On June 22, 2020, President Trump issued Proclamation 10052, “Proclamation Suspending Entry of Aliens Who Present a Risk to the U.S. Labor Market Following the Coronavirus Outbreak.” This took effect on June 24, 2020 and suspended “entry into the United States of any alien seeking entry pursuant to any of the following nonimmigrant visas” until December 31, 2020, subject to section 3 of the proclamation:
- an H-1B or H-2B visa, and any alien accompanying or following to join such alien;
- a J visa, to the extent the alien is participating in an intern, trainee, teacher, camp counselor, au pair, or summer work travel program, and any alien accompanying or following to join such alien;
- an L visa, and any alien accompanying or following to join such alien
Section 3 of the Proclamation established that this entry bar applies only to an individual who:
- is outside the United States on the effective date of this proclamation;
- does not have a nonimmigrant visa, of any of the classifications specified in section 2 of this proclamation and pursuant to which the alien is seeking entry, that is valid on the effective date of this proclamation; and
- does not have an official travel document other than a visa (such as a transportation letter, an appropriate boarding foil, or an advance parole document) that is valid on the effective date of this proclamation or issued on any date thereafter that permits him or her to travel to the United States and seek entry or admission.
On October 1, 2020, the U.S. District Court for the Northern District of California issued a preliminary injunction in the case National Association of Manufacturers, et al. v. U.S. Department of Homeland Security, et al which blocked the enforcement of Proclamation 10052, but that injunction is limited to the plaintiffs in the case only, which includes the National Association of Manufactures (NAM), the Chamber of Commerce of the United States of America, the National Retail Federation, Technet, and Intrax, Inc.

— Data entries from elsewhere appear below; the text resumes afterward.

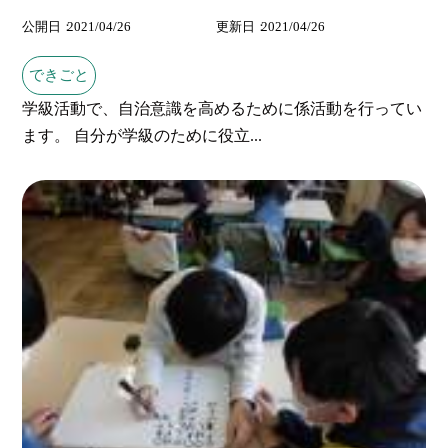
公開日
2021/04/26
更新日
2021/04/26
できごと
学級活動で、自治意識を高めるために係活動を行ってい
ます。 自分が学級のために役立...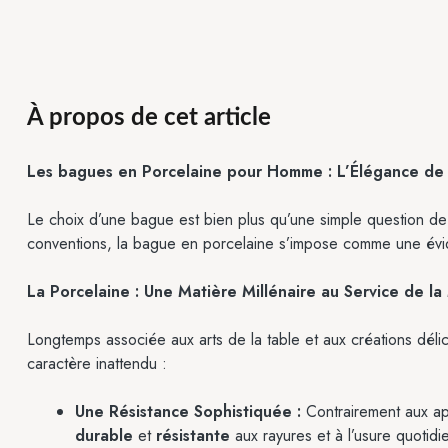
À propos de cet article
Les bagues en Porcelaine pour Homme : L’Élégance de 
Le choix d’une bague est bien plus qu’une simple question de m
conventions, la bague en porcelaine s’impose comme une éviden
La Porcelaine : Une Matière Millénaire au Service de l
Longtemps associée aux arts de la table et aux créations délica
caractère inattendu :
Une Résistance Sophistiquée :
Contrairement aux app
durable
et
résistante
aux rayures et à l’usure quotidi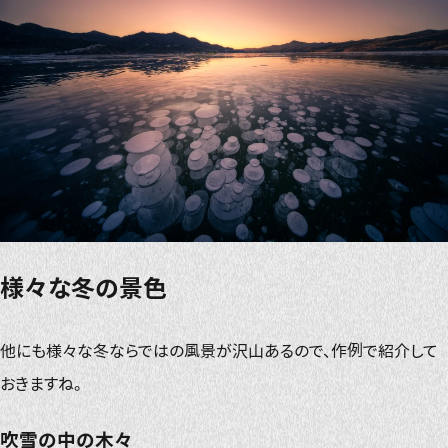
様々な冬の景色
他にも様々な冬ならではの風景が沢山あるので、作例で紹介して
おきますね。
吹雪の中の木々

Therefore, any J-1, H-1B, H-2B, or L-1 visa applicant who is either sponsored (as an exchange visitor) by, petitioned by, or whose petitioner is a member of, one of the above named organizations is no longer subject to PP 10052’s entry restrictions and can apply for their visas.
H-1B, H-2B, and L-1 Visa Applications: Applicants must be prepared to demonstrate that a U.S. employer/petitioner is a named plaintiff or member of any of the named plaintiff associations. Applicants may provide evidence directly to the consular officer at the time of visa interview. Applicants may provide to a consular officer a letter issued by one of the named plaintiffs to the applicant’s petitioner attesting that the petitioner is a member in good standing of one of the named plaintiff associations. Consular officers will take steps to independently verify that the petitioner or sponsor is indeed a member of one of the plaintiff associations. Once the consular officer is able to confirm membership, they will be able to process the visa application to conclusion without regard to PP 10052.
Companies with H-1B, H-2B, and L-1 workers impacted by the proclamation should consider joining the U.S. Chamber of Commerce, if they have not already done so, to be included in the group of those eligible to apply for their visas. Depending on the size and type of employer, the membership fee for the U.S. Chamber may be as little as $250.
 Many consular sections at U.S. consular posts around the world are not operating at full capacity due to the COVID-19 pandemic and unique in-country conditions. Accordingly, such Posts with reduced visa services may not be able to routinely process H, L, or J visa applications. However, at those posts, H, L, and J visa applicants may request emergency appointments following the guidance provided on the consular posts’ websites. It should be noted that Department of State does not consider PP 10052 as a factor when reviewing requests for emergency appointments.